Code.org developed its AI Teaching Assistant in 9 months. The tool offers a qualitative assessment that is based on an assignment rubric—a guide for scoring student submissions. Then, it provides teachers with precise mappings of where a student’s work falls on the rubric. Teachers can use this as a baseline when making their final grading decisions.
When students submit assignments, the tool runs automatically in the background to reduce waiting time while the AI assistant evaluates the work. This also prevents the tool from impacting Code.org’s latency. The AI assistant takes up to 1 minute to complete a job, but by running jobs asynchronously, educators don’t have to wait for results when they’re ready to start grading. “We want to complete jobs as quickly as we can,” says Darin Webb, infrastructure engineering manager at Code.org. “By the time the teacher gets there to take a look at it, it’s done.”
After a pilot period, Code.org used teacher feedback to improve the model’s accuracy and then rolled out the solution to up to 2,000 teachers. The benefits were clear right away. Users reported a reduction of up to 50 percent in grading time, so they could dedicate more time to supporting their students, providing personalized feedback, and building lesson plans. Using the AI Teaching Assistant, teachers also reported feeling more confident about their own judgments and decisions. One teacher said that it gave another layer of validity to the assessment in the eyes of students, taking human error and bias out of the equation.
Outcome | Accelerating Learning Outcomes for Computer Science Students
Code.org’s AI Teaching Assistant harnesses the power of AWS to improve the educational experience for both teachers and students. Now that teachers can spend less time grading assignments, they can better provide students with personalized support and higher-quality, unbiased feedback.

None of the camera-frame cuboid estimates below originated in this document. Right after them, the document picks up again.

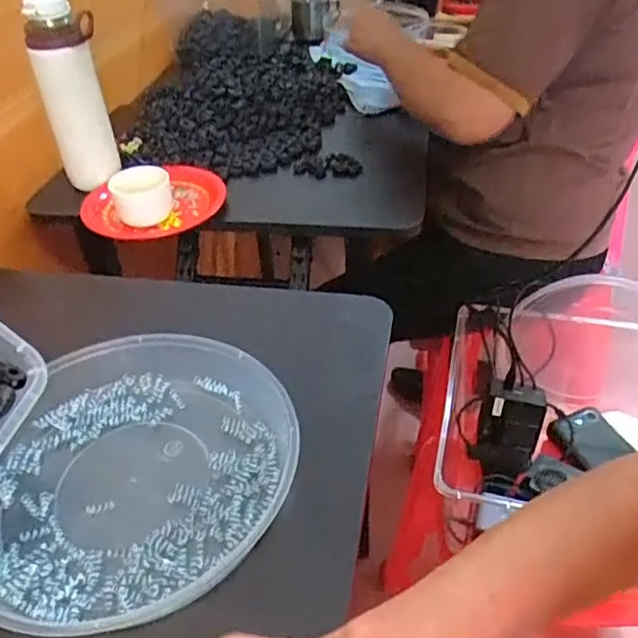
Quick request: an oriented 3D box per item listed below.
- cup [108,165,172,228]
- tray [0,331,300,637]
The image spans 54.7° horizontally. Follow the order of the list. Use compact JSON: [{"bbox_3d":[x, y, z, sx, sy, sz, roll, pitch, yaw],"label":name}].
[{"bbox_3d":[-0.206,-0.142,0.715,0.063,0.054,0.069,-2,39,1],"label":"cup"},{"bbox_3d":[-0.137,0.101,0.433,0.217,0.035,0.230,-2,39,1],"label":"tray"}]

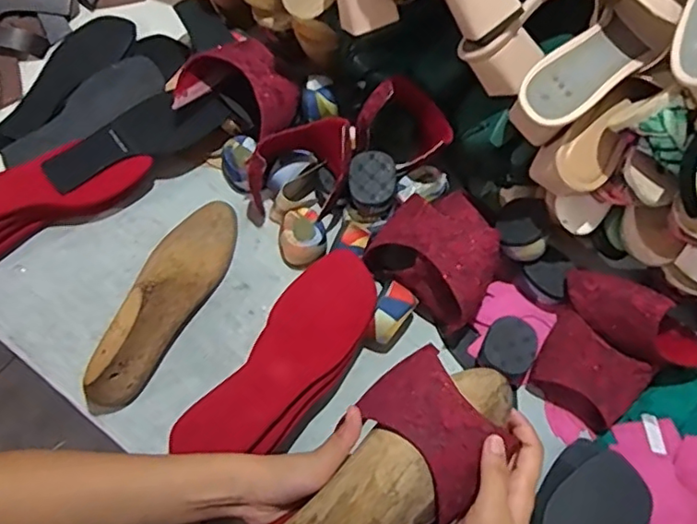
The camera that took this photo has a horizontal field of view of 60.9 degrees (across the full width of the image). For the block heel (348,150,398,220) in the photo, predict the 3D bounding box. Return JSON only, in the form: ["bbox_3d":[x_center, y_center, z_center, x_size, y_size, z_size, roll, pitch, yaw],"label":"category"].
[{"bbox_3d":[0.026,-0.082,0.637,0.051,0.048,0.059,2,67,0],"label":"block heel"}]

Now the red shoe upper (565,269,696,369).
[{"bbox_3d":[0.283,0.059,0.562,0.132,0.092,0.070,29,69,-7],"label":"red shoe upper"}]

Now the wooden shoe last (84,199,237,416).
[{"bbox_3d":[-0.184,0.035,0.594,0.064,0.077,0.238,19,68,7],"label":"wooden shoe last"}]

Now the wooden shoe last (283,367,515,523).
[{"bbox_3d":[0.023,0.157,0.398,0.232,0.073,0.063,-38,73,-15],"label":"wooden shoe last"}]

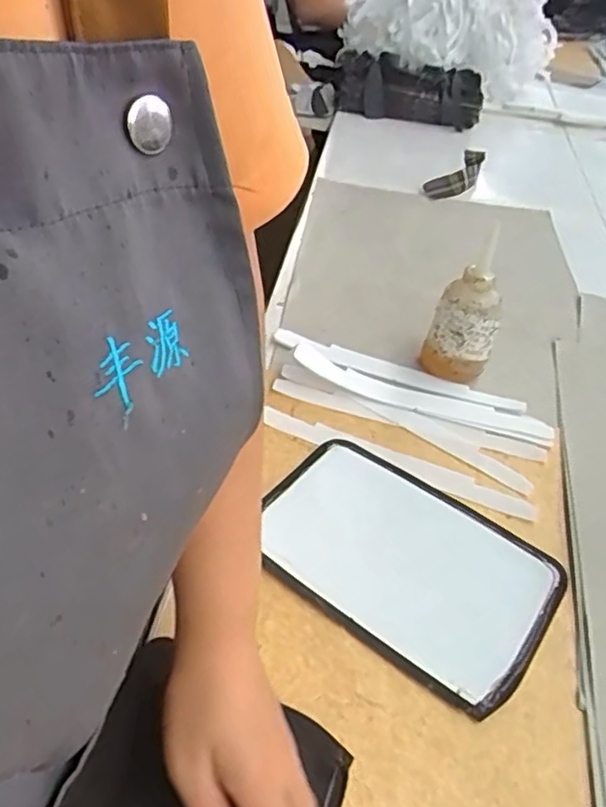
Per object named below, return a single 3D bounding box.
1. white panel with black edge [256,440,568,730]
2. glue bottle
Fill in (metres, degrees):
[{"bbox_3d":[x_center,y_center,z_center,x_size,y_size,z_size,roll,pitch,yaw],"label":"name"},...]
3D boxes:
[{"bbox_3d":[0.074,0.115,0.495,0.225,0.008,0.147,29,46,23],"label":"white panel with black edge"},{"bbox_3d":[0.161,-0.090,0.630,0.063,0.135,0.054,14,42,8],"label":"glue bottle"}]

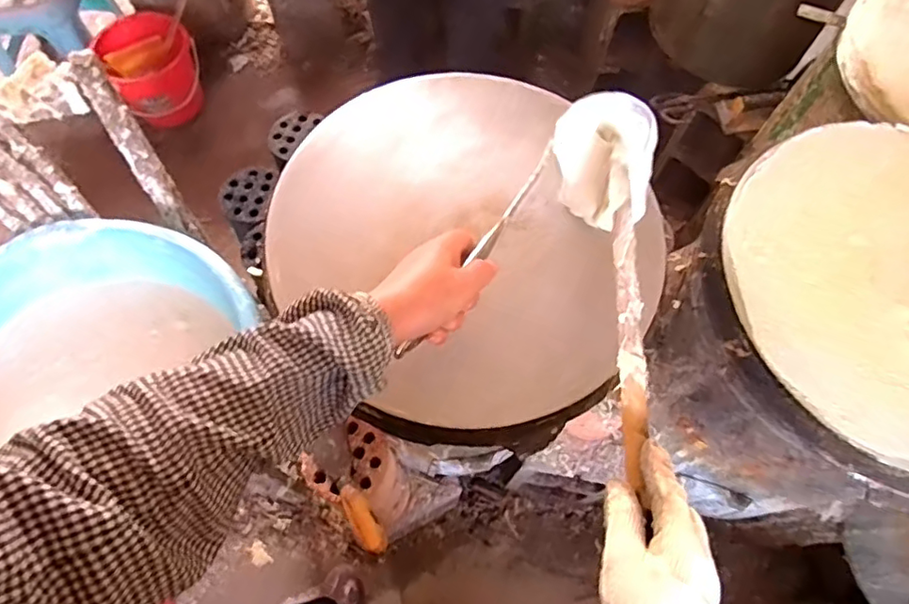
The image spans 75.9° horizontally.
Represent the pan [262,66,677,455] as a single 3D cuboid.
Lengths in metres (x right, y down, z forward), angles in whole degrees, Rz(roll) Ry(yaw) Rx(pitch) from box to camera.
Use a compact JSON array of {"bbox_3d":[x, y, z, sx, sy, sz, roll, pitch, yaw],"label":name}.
[{"bbox_3d":[0.015,-0.061,0.584,0.348,0.042,0.382,1,66,-1],"label":"pan"}]

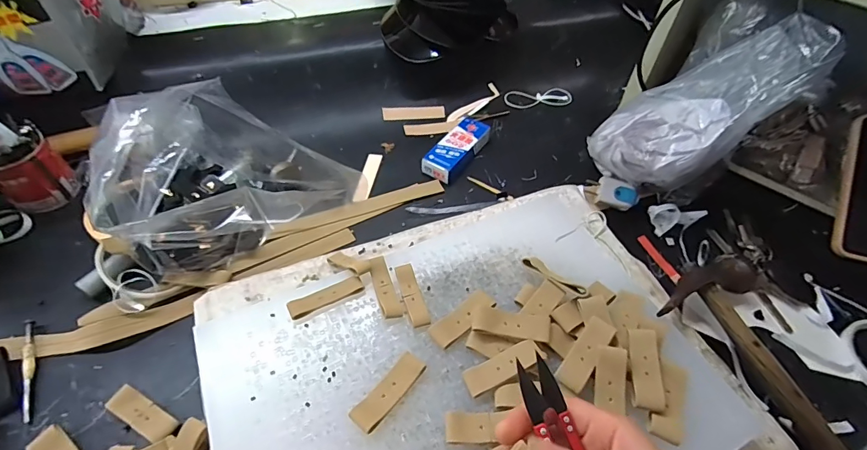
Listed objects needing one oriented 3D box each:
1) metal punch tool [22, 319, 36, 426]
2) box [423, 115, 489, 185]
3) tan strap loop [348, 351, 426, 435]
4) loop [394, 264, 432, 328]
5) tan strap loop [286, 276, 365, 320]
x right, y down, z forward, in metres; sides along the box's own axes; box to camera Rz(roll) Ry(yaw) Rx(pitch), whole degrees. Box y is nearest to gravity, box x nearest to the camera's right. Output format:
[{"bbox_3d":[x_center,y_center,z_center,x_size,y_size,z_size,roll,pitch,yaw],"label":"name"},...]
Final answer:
[{"bbox_3d":[-0.341,0.120,0.357,0.009,0.006,0.092,-22,57,-18],"label":"metal punch tool"},{"bbox_3d":[0.031,-0.098,0.545,0.044,0.025,0.107,30,57,19],"label":"box"},{"bbox_3d":[-0.032,0.122,0.311,0.021,0.009,0.061,34,57,23],"label":"tan strap loop"},{"bbox_3d":[-0.018,0.059,0.363,0.016,0.009,0.062,-13,53,-13],"label":"loop"},{"bbox_3d":[-0.090,0.061,0.359,0.063,0.007,0.015,-21,55,-18],"label":"tan strap loop"}]

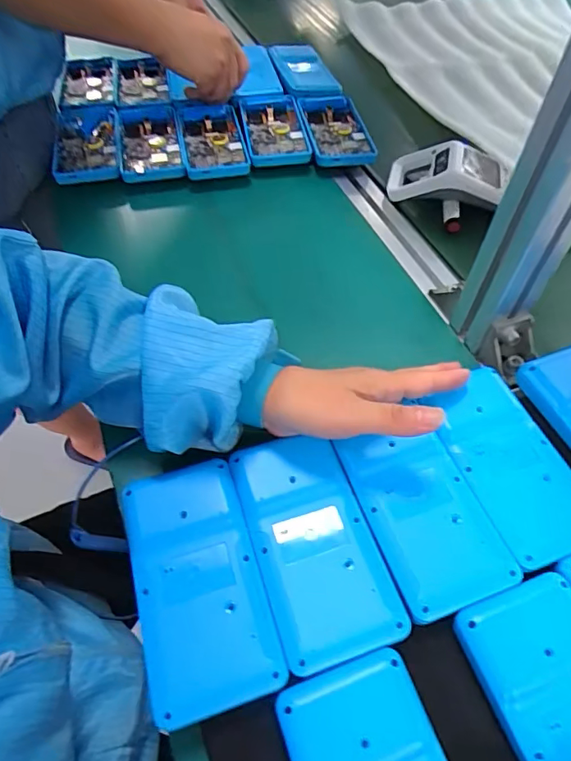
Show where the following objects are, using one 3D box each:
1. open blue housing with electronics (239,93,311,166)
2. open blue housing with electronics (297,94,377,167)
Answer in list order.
[{"bbox_3d":[-0.014,-0.310,0.617,0.075,0.018,0.138,-6,55,-6],"label":"open blue housing with electronics"},{"bbox_3d":[0.061,-0.312,0.620,0.074,0.017,0.142,-6,55,-6],"label":"open blue housing with electronics"}]

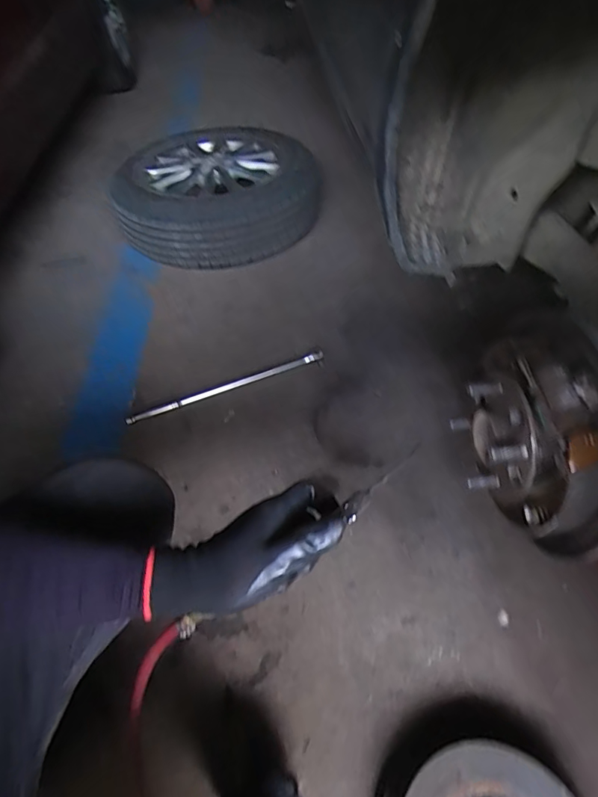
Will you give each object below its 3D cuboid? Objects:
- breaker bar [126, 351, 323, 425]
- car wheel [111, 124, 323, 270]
[{"bbox_3d":[-0.151,-0.024,0.960,0.428,0.023,0.026,-17,51,-10],"label":"breaker bar"},{"bbox_3d":[-0.257,-0.623,1.360,0.558,0.187,0.563,-15,50,-8],"label":"car wheel"}]

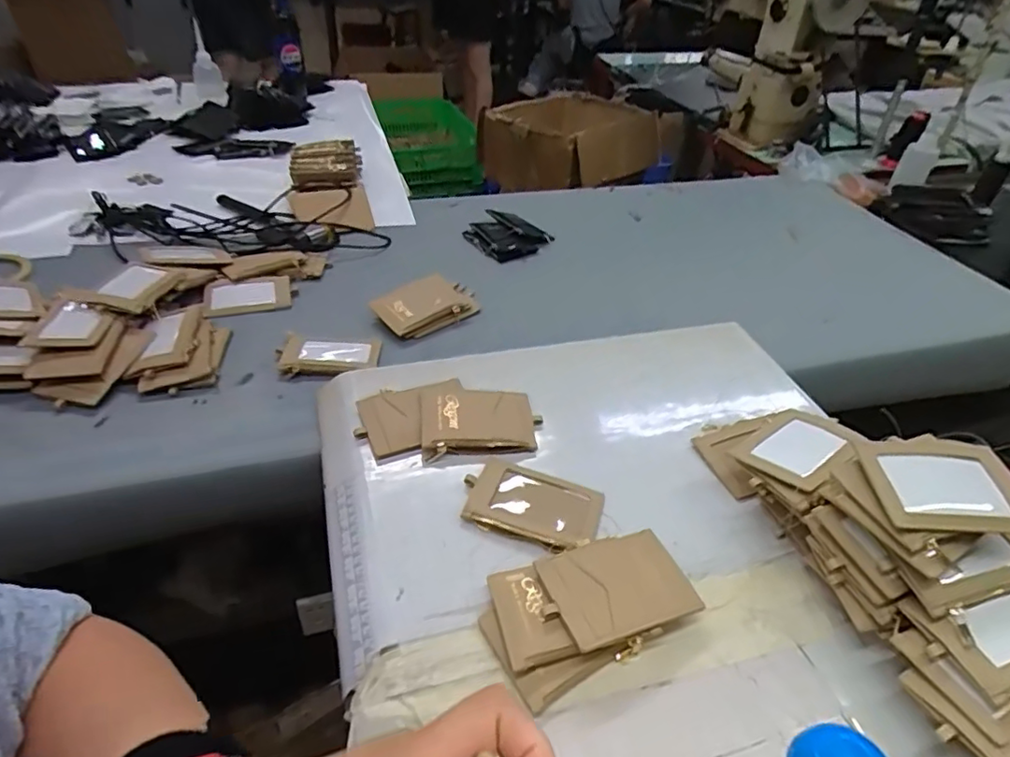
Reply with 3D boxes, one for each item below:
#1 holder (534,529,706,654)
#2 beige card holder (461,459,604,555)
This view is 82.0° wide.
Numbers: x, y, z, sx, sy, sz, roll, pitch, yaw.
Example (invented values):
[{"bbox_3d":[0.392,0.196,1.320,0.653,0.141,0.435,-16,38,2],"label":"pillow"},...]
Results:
[{"bbox_3d":[0.081,0.153,0.431,0.111,0.010,0.076,-6,39,-22],"label":"holder"},{"bbox_3d":[0.023,0.108,0.506,0.114,0.014,0.078,19,43,16],"label":"beige card holder"}]

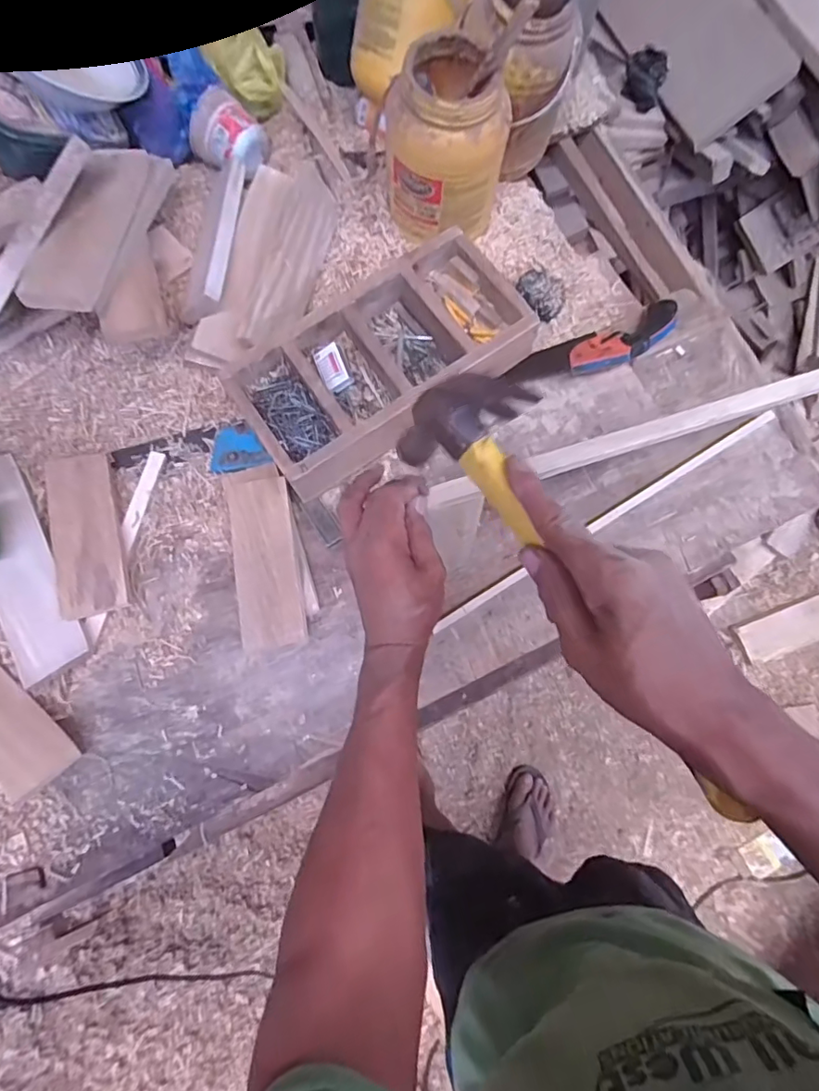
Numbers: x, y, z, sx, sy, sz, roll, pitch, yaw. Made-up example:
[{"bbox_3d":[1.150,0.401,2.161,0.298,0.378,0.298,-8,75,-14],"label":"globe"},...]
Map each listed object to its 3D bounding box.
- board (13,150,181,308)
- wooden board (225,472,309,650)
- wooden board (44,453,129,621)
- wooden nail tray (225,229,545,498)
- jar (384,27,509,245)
[{"bbox_3d":[-0.376,-0.394,0.650,0.084,0.015,0.286,20,63,-25],"label":"board"},{"bbox_3d":[-0.174,0.019,0.641,0.075,0.012,0.203,-11,76,-7],"label":"wooden board"},{"bbox_3d":[-0.396,-0.018,0.646,0.072,0.020,0.207,-12,74,-21],"label":"wooden board"},{"bbox_3d":[-0.032,-0.230,0.691,0.367,0.092,0.200,-35,75,-9],"label":"wooden nail tray"},{"bbox_3d":[0.055,-0.530,0.705,0.136,0.197,0.135,0,73,2],"label":"jar"}]

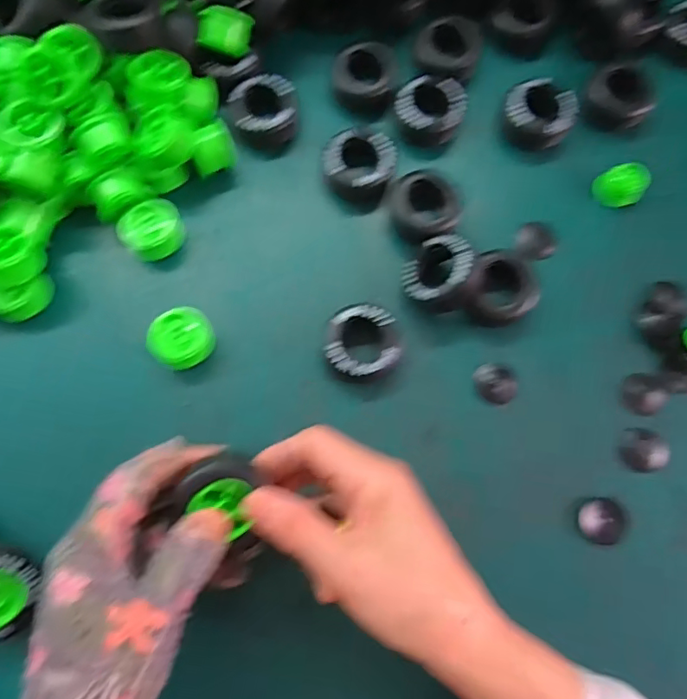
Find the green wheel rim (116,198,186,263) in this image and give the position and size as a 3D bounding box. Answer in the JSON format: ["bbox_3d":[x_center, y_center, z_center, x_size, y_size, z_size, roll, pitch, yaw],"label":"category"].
[{"bbox_3d":[-0.130,-0.082,0.384,0.042,0.025,0.034,-41,80,-10],"label":"green wheel rim"}]

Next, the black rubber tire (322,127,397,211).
[{"bbox_3d":[0.011,-0.130,0.397,0.049,0.019,0.052,0,76,-1],"label":"black rubber tire"}]

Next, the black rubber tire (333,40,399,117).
[{"bbox_3d":[0.016,-0.200,0.414,0.045,0.023,0.044,0,76,-1],"label":"black rubber tire"}]

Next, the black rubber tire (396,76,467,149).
[{"bbox_3d":[0.063,-0.177,0.410,0.048,0.025,0.041,9,76,1],"label":"black rubber tire"}]

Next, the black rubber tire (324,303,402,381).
[{"bbox_3d":[0.013,-0.003,0.366,0.047,0.026,0.048,0,76,-1],"label":"black rubber tire"}]

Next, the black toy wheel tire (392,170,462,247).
[{"bbox_3d":[0.057,-0.100,0.392,0.043,0.021,0.045,0,76,-1],"label":"black toy wheel tire"}]

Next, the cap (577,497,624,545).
[{"bbox_3d":[0.161,0.107,0.348,0.027,0.014,0.027,0,76,-1],"label":"cap"}]

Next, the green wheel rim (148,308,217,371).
[{"bbox_3d":[-0.103,-0.007,0.363,0.034,0.029,0.039,34,80,5],"label":"green wheel rim"}]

Code.org plans to continuously improve its AI tool. It is already using AWS to experiment with additional AI tools and features, including a chat experience that helps teachers update lesson plans and tailor activities and assignments to individual students’ needs. The organization is also looking forward to offering students opportunities to learn about AI. Plus, it is building features for customizing learning paths and teacher interventions to students’ knowledge and performance.
“Using AWS over the years gave us confidence that we could be successful with AI and get support when we needed it to unlock new solutions,” says Webb.
Using AWS over the years gave us confidence that we could be successful with AI and get support when we needed it to unlock new solutions.